Плыть им пришлось долго. Паромщик молча сидел на корме. Лоточник же и его мальчик занялись своим драгоценным мулом.

— Разрази вас гром! — не выдержал Конан. — Может быть, вы все-таки поможете грести, или вы так и будете возиться с этим поганым ослом?

— Как только Лотосу станет лучше, мы тут же придем вам на помощь, спокойно ответил лоточник. — И пожалуйста, не кричите так громко. Животное и так запугано.

— Госпожа, прошу вас, — заговорил мальчик, — помогите своим волшебством бедному Лотосу. Смотрите, как он зашиб ножку. Мы вам за это заплатим.

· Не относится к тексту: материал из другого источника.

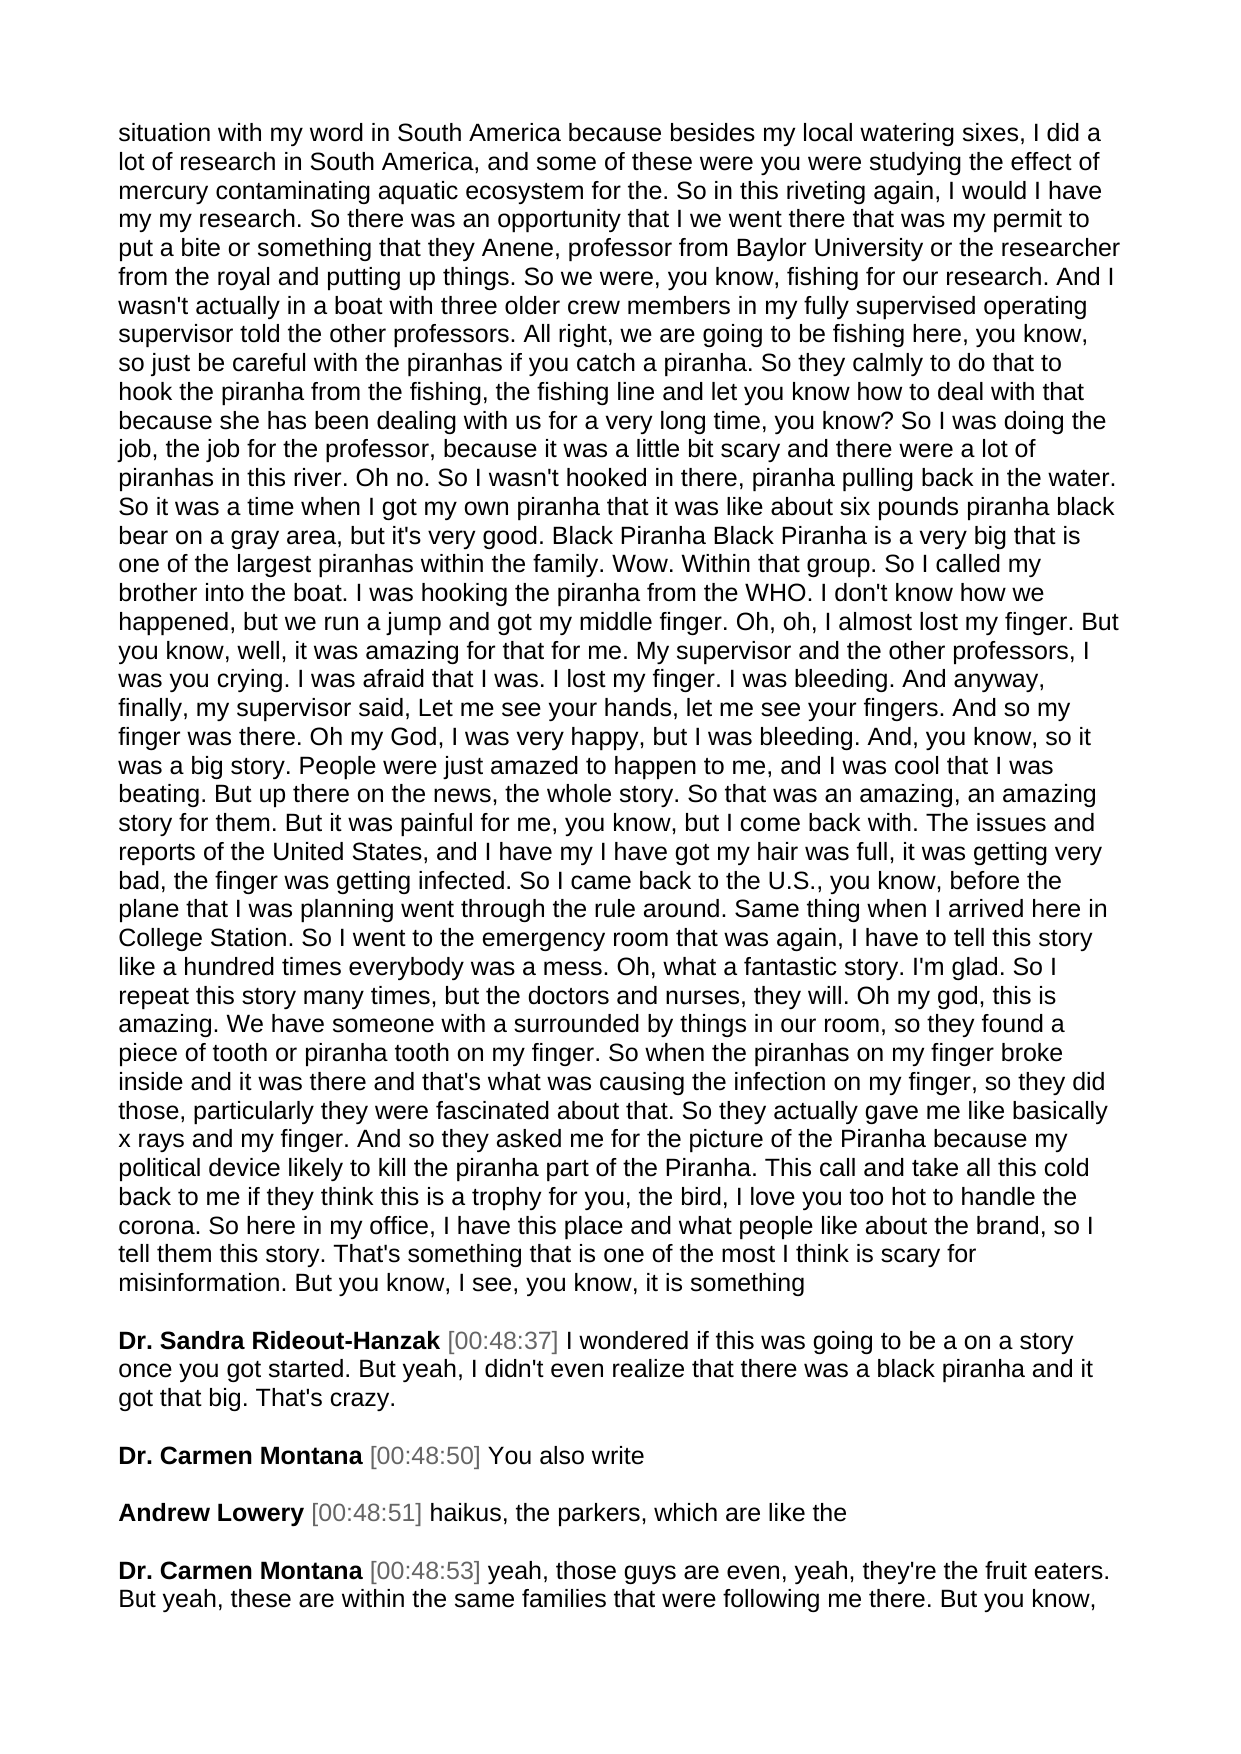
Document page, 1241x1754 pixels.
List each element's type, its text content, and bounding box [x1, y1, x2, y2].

Конан хотел было сбросить за борт к успевшего осточертеть ему мула, и дерзкого мальчишку, но тут он увидел, что Илльяна заулыбалась.

— Мое волшебство вряд ли поможет вам, — ответила она. — Но вы можете обратиться к моей сестре. Она выросла среди коней и знает о них куда больше моего.

Конан выругался и вернулся к гребцам, боровшимся с течением своенравного Шаймака. Теперь ими командовал Масуф — тот самый раб, который спас жизнь Илльяне. В кошельке паромщика кроме золотых монет Конан нашел и ключи от цепей, которыми рабы были прикованы к плоту. Он тут же освободил Масуфа, оказавшегося не только искусным воином, но и умелым капитаном. Под его началом рабам удалось подвести плот к берегу и сравнительно легко причалить.

— Мы опять в долгу у тебя, — сказала Илльяна, выбравшись на берег. Свободу мы тебе уже даровали. Теперь ты можешь просить у нас денег.

— Говорите потише, моя госпожа, — отозвался Масуф. — Уши могут быть даже у камней. Что до денег, то я вряд ли стану отказываться от них. Мне самому они не нужны, но если вы сможете выкупить рабыню Дессу у Кимона, что живет в Гале, я согласен стать вашим рабом по гроб жизни.

— Кто она тебе? — изумилась Раина.

— Мы были помолвлены с ней, но тут волею судеб мы обратились в рабов. Нас продавали порознь, при этом я отвечал за нее, а она — за меня. Если бы не это, мы или сбежали бы, или покончили бы с собой.

Конану, прошедшему рабство, настроения эти были знакомы.

— Почему же ты решил пойти против своего хозяина? Если Десса рабыня и поныне…

— Это ничего не меняет, — перебил его Масуф. — Десса — рабыня, и это значит, что Кимон может сделать с ней все, что угодно: захочет — убит, захочет — помилует. Разве ты сам не понимаешь этого?

— Мишрак послал нас в поход вовсе не для того, чтобы мы вызволяли рабов, — проворчал Конан.

— Но он не предполагал и того, что жизнью своей вы будете обязаны рабу, — ухмыльнулся Масуф. — Ты должен считать это знаком судьбы.

Конан показал Масуфу кулак и спросил:

— А как ты отнесешься к этому? Или, по-твоему, это тоже знак? Мы заедем в Галу и освободим твою Дессу, заплатив за нее золотом твоего бывшего хозяина. Только не подумай, что больше нам делать нечего. Дел у нас — хоть отбавляй. Ты и сам это скоро поймешь.